Getting there and around

The JR Koumi Line connects Kobuchizawa Station in the south to Komoro Station in the north. The one way journey between the terminals without getting off takes about two hours and costs 1340 yen. Note that IC cards cannot be used along the Koumi Line except at the three Suica-compatible stations: Kobuchizawa, Kiyosato and Nobeyama.

Kobuchizawa Station is served by the JR Chuo Line, and there are 1-2 limited express trains per hour to/from central Tokyo (about 120 minutes, 5320 yen one way to/from Shinjuku).
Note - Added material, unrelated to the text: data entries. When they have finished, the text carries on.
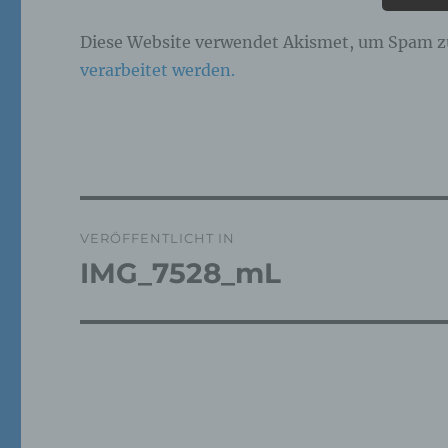
Pe
Diese Website verwendet Akismet, um Spam z
ide
verarbeitet werden.
„be
Pe
Zu
zu
me
ph
ode
we
Beitragsnavigation
VERÖFFENTLICHT IN
IMG_7528_mL
b)
Bet
Pe
Ve
c)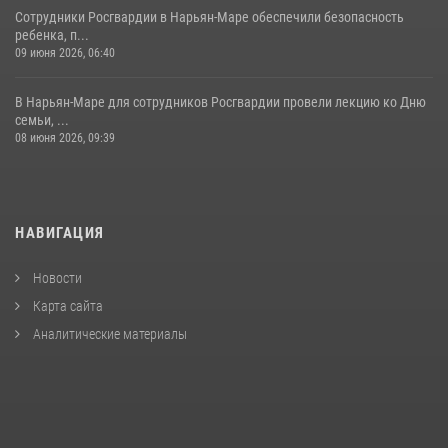
Сотрудники Росгвардии в Нарьян-Маре обеспечили безопасность
ребенка, п...
09 июня 2026, 06:40
В Нарьян-Маре для сотрудников Росгвардии провели лекцию ко Дню
семьи, ...
08 июня 2026, 09:39
НАВИГАЦИЯ
Новости
Карта сайта
Аналитические материалы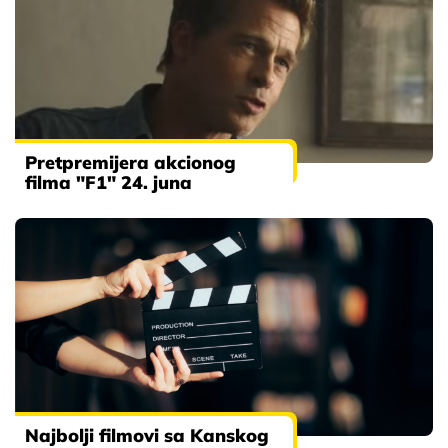
Pretpremijera akcionog
filma "F1" 24. juna
Najbolji filmovi sa Kanskog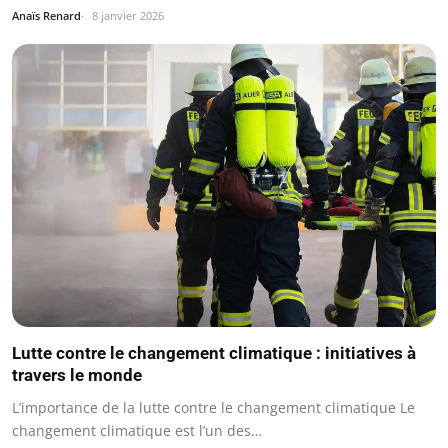
Anaïs Renard
8 janvier 2026
Lutte contre le changement climatique : initiatives à
travers le monde
L’importance de la lutte contre le changement climatique Le
changement climatique est l’un des…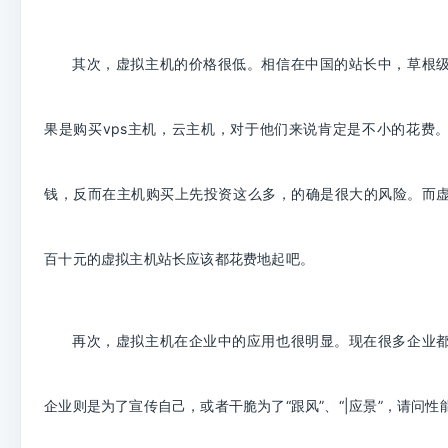
其次，虚拟主机的价格很低。相信在中国的站长中，草根
果是购买
vps
主机，云主机，对于他们来说肯定是不小的花费
钱，反而在主机购买上先投资这么多，的确是很大的风险。而
百十元的虚拟主机站长应该都花费地起吧。
再次，虚拟主机在企业中的应用也很明显。现在很多企业
企业则是为了宣传自己，或者干脆为了“跟风”、“
|
应景”，请问性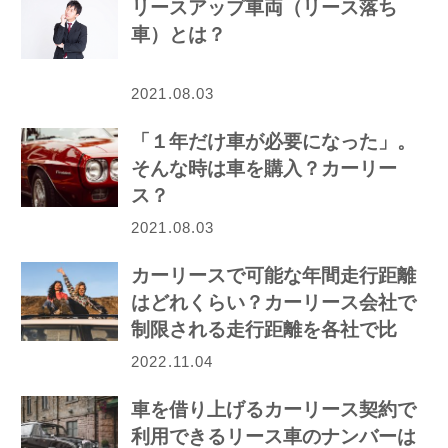
リースアップ車両（リース落ち
車）とは？
2021.08.03
「１年だけ車が必要になった」。
そんな時は車を購入？カーリー
ス？
2021.08.03
カーリースで可能な年間走行距離
はどれくらい？カーリース会社で
制限される走行距離を各社で比
較！
2022.11.04
車を借り上げるカーリース契約で
利用できるリース車のナンバーは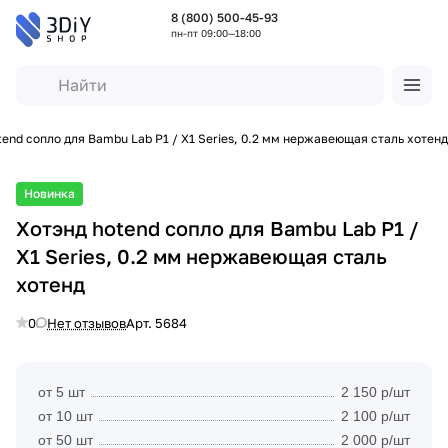
8 (800) 500-45-93
пн-пт 09:00—18:00
tend сопло для Bambu Lab P1 / X1 Series, 0.2 мм нержавеющая сталь хотенд
Новинка
Хотэнд hotend сопло для Bambu Lab P1 /
X1 Series, 0.2 мм нержавеющая сталь
хотенд
0
Нет отзывов
Арт.
5684
от 5 шт
2 150 р/шт
от 10 шт
2 100 р/шт
от 50 шт
2 000 р/шт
Sakudaira Station, six stops south of Komoro Station, is served by the Hokuriku Shinkansen, and there are 1-2 bullet trains per hour to/from Tokyo.

This itinerary starts from Sakudaira Station to Kobuchizawa Station then returns to Sakudaira via the same way.

Central Tokyo to Tatsuokajo

Take the Hokuriku Shinkansen from Tokyo to Sakudaira (about 90 minutes, 6000 yen one way). Transfer to the JR Koumi Line and take the train bound for either Koumi or Kobuchizawa. Get off at Tatsuokajo Station (about 30 minutes, 210 yen one way from Sakudaira Station).

    Approximate walking times
  • Tatsuokajo Station to Tatsuokajo Goryokaku castle grounds: 20 minutes, mostly flat
  • Tatsuokajo Goryokaku castle grounds to Goryokaku observation deck: 30 minutes, mostly uphill
  • Goryokaku observation deck to Shinkai-sansha Shrine: 30 minutes, downhill, then flat
  • Shinkai-sansha Shrine to Usuda Station: 40 minutes, mostly flat

Usuda to Nobeyama

Take a train bound for Kobuchizawa and get off at Nobeyama Station (about 60 minutes, 770 yen one way)

Rental bicycles are available from the tourist information center beside Nobeyama Station from 9:00 to 16:30. Rental prices for regular city bicycles start from 500 yen for one hour, while prices for electric powered bicycles start from 1000 yen per hour.

    Approximate cycling times
  • Nobeyama Station to Nobeyama Radio Observatory: 10 minutes, mostly flat
  • Nobeyama Radio Observatory to Railway highest point: 20 minutes, mostly flat along the train tracks
  • Railway highest point to Nobeyama Station: 15 minutes, mostly flat

Nobeyama to Kobuchizawa

Take a train bound for Kobuchizawa and get off at the last stop (about 30 minutes, 510 yen one way). IC cards can be used for this portion of the train journey.